Doğu Perinçek, bugün Türkiye ile ABD arasında silahların konuştuğu bir mücadele olduğunu belirterek bu süreçte önce doğru mevzilenmek gerektiğini ifade etti. Perinçek "Amacın cephe içinde kargaşalık yaratmak değil, bu dünya ölçeğinde sonuçları olan savaşı kazanmak" olması gerektiğini söyledi.
15 Temmuz'da gerçekleşen askeri darbe girişimini "Ankara ve İstanbul’da gerçekleşen Türk-Amerikan savaşı" olarak yorumlayan Perinçek, Türkiye'nin ABD’nin piyonlarına karşı savaştığını ifade etti. Doğu Perinçek'in Aydınlık Gazetesi'nde bugün (10 Ağustos) yayımlanan yazısının ilgili kısmı şöyle:
"ABD, Türkiye’ye ambargo koyuyor. ABD yönetimi Türkiye’ye 'operasyon' ve Tayyip Erdoğan’ı devirme tertiplerini yayın organlarından ilan ediyor (Son örneği Newsweek, 31 Temmuz 2018). Dahası bu tertipler uygulanıyor.

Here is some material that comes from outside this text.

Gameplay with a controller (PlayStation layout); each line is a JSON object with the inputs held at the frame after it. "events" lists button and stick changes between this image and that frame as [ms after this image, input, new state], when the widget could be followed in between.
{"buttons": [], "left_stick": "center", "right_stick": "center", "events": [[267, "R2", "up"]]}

"ABD ve İsrail, Doğu Akdeniz’de birbiri ardı sıra Türkiye’yi hedef alan askerî tatbikatlar yapıyor. Türkiye, hem yurt içinde hem Suriye ve Irak’ın kuzeyinde ABD’nin piyonlarına karşı savaşıyor. Daha dün, 2016 yılı 15 Temmuz gecesi Ankara ve İstanbul’da Türk-Amerikan savaşı olmuş.
"Almanya gibi ciddî devletlerin yöneticileri dahil, bütün dünya, Türkiye-ABD savaşının hangi yönde gelişeceği üzerine öngörülerde bulunuyor.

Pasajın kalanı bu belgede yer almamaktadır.